Copilot commented on code in PR #9574:
URL: https://github.com/apache/gravitino/pull/9574#discussion_r2647850140
##########
core/src/main/java/org/apache/gravitino/metalake/MetalakeManager.java:
##########
@@ -342,25 +344,43 @@ public void enableMetalake(NameIdentifier ident) throws
NoSuchMetalakeException
() -> {
try {
boolean inUse = metalakeInUse(store, ident);
- if (!inUse) {
- store.update(
- ident,
- BaseMetalake.class,
- EntityType.METALAKE,
- metalake -> {
- BaseMetalake.Builder builder =
newMetalakeBuilder(metalake);
-
- Map<String, String> newProps =
- metalake.properties() == null
- ? Maps.newHashMap()
- : Maps.newHashMap(metalake.properties());
- newProps.put(PROPERTY_IN_USE, "true");
- builder.withProperties(newProps);
-
- return builder.build();
- });
+ if (inUse) {
+ return null;
}
+ store.update(
+ ident,
+ BaseMetalake.class,
+ EntityType.METALAKE,
+ metalake -> {
+ BaseMetalake.Builder builder = newMetalakeBuilder(metalake);
+
+ Map<String, String> newProps =
+ metalake.properties() == null
+ ? Maps.newHashMap()
+ : Maps.newHashMap(metalake.properties());
+ newProps.put(PROPERTY_IN_USE, "true");
+ builder.withProperties(newProps);
+
+ return builder.build();
+ });
+
+ // The only problem is that we can't make sure we can change all
catalog properties
+ // in a transaction, if any of them fails, the metalake is already
enabled and the value
+ // in catalog is inconsistent.
+ store
+ .list(Namespace.of(ident.name()), CatalogEntity.class,
EntityType.CATALOG)
+ .forEach(
+ catalogEntity -> {
+ // update the properties metalake-in-use in catalog to
false
+ GravitinoEnv.getInstance()
+ .catalogManager()
+ .updateCatalogProperty(
+ catalogEntity.nameIdentifier(),
+ Catalog.PROPERTY_METALAKE_IN_USE,
+ "false");
+ });
Review Comment:
Error handling in the forEach loop is insufficient. If
`updateCatalogProperty` throws a RuntimeException (as seen in lines 600, 607,
and 610 of CatalogManager), it will abort the loop and leave some catalogs
updated while others are not.
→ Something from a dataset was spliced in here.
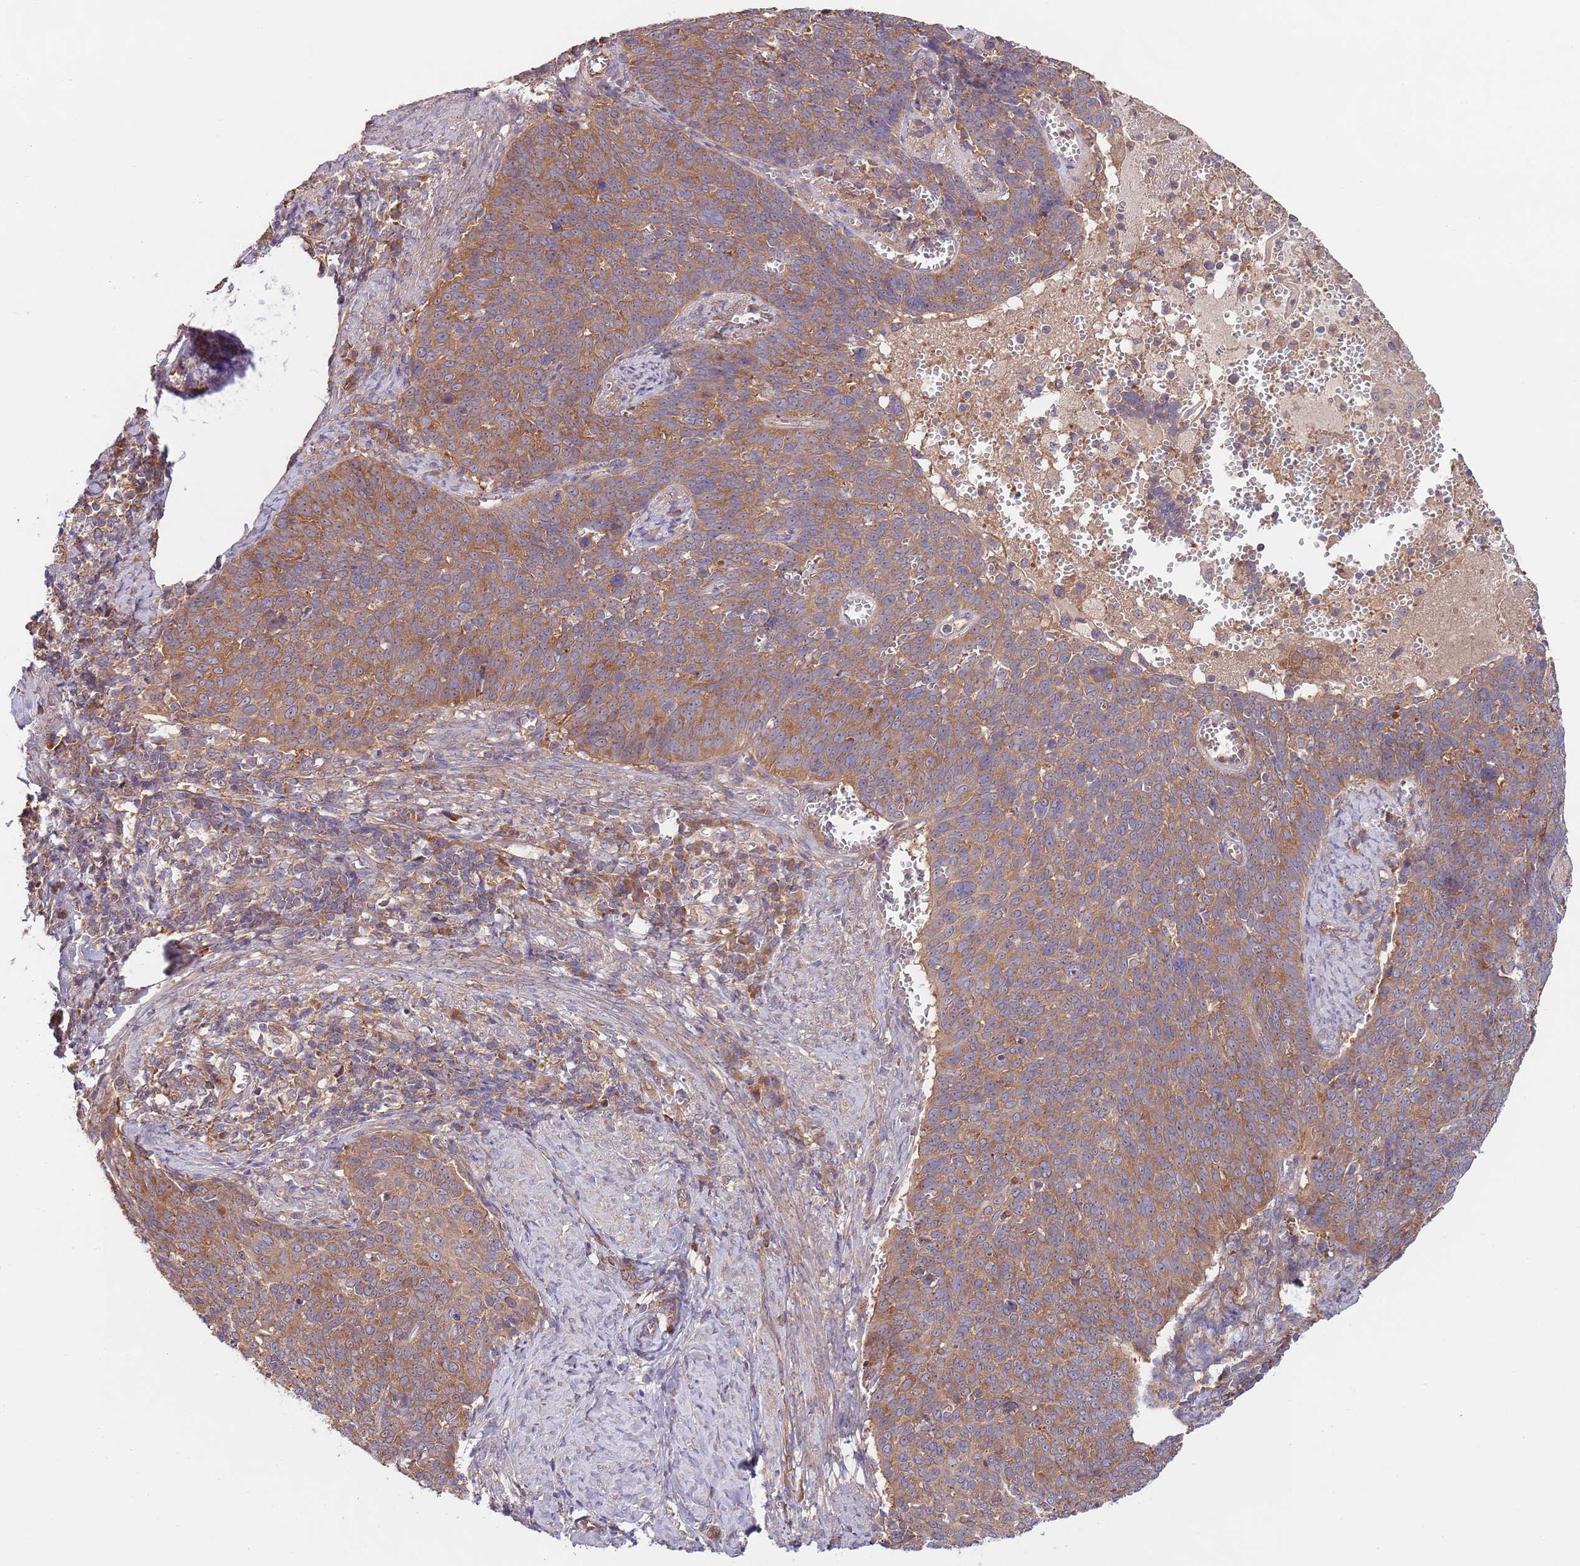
{"staining": {"intensity": "moderate", "quantity": ">75%", "location": "cytoplasmic/membranous"}, "tissue": "cervical cancer", "cell_type": "Tumor cells", "image_type": "cancer", "snomed": [{"axis": "morphology", "description": "Normal tissue, NOS"}, {"axis": "morphology", "description": "Squamous cell carcinoma, NOS"}, {"axis": "topography", "description": "Cervix"}], "caption": "Protein expression analysis of human cervical cancer (squamous cell carcinoma) reveals moderate cytoplasmic/membranous positivity in about >75% of tumor cells. (brown staining indicates protein expression, while blue staining denotes nuclei).", "gene": "EIF3F", "patient": {"sex": "female", "age": 39}}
The metalake would be in enabled/disabled state
but only some catalogs would have the correct property values. Consider
collecting all errors and handling them appropriately, or implementing proper
transaction management.
##########
core/src/main/java/org/apache/gravitino/metalake/MetalakeManager.java:
##########
@@ -342,25 +344,43 @@ public void enableMetalake(NameIdentifier ident) throws
NoSuchMetalakeException
() -> {
try {
boolean inUse = metalakeInUse(store, ident);
- if (!inUse) {
- store.update(
- ident,
- BaseMetalake.class,
- EntityType.METALAKE,
- metalake -> {
- BaseMetalake.Builder builder =
newMetalakeBuilder(metalake);
-
- Map<String, String> newProps =
- metalake.properties() == null
- ? Maps.newHashMap()
- : Maps.newHashMap(metalake.properties());
- newProps.put(PROPERTY_IN_USE, "true");
- builder.withProperties(newProps);
-
- return builder.build();
- });
+ if (inUse) {
+ return null;
}
+ store.update(
+ ident,
+ BaseMetalake.class,
+ EntityType.METALAKE,
+ metalake -> {
+ BaseMetalake.Builder builder = newMetalakeBuilder(metalake);
+
+ Map<String, String> newProps =
+ metalake.properties() == null
+ ? Maps.newHashMap()
+ : Maps.newHashMap(metalake.properties());
+ newProps.put(PROPERTY_IN_USE, "true");
+ builder.withProperties(newProps);
+
+ return builder.build();
+ });
+
+ // The only problem is that we can't make sure we can change all
catalog properties
+ // in a transaction, if any of them fails, the metalake is already
enabled and the value
+ // in catalog is inconsistent.
Review Comment:
The comment on line 369 mentions "the metalake is already enabled" which is
correct for the enableMetalake method, but it should say "the metalake is
already enabled and the value in catalog is inconsistent" is slightly
misleading. The issue is that if updating catalog properties fails after the
metalake is already enabled, the state becomes inconsistent. Consider
clarifying this as "if any catalog property update fails, the metalake is
already enabled but catalog properties remain inconsistent."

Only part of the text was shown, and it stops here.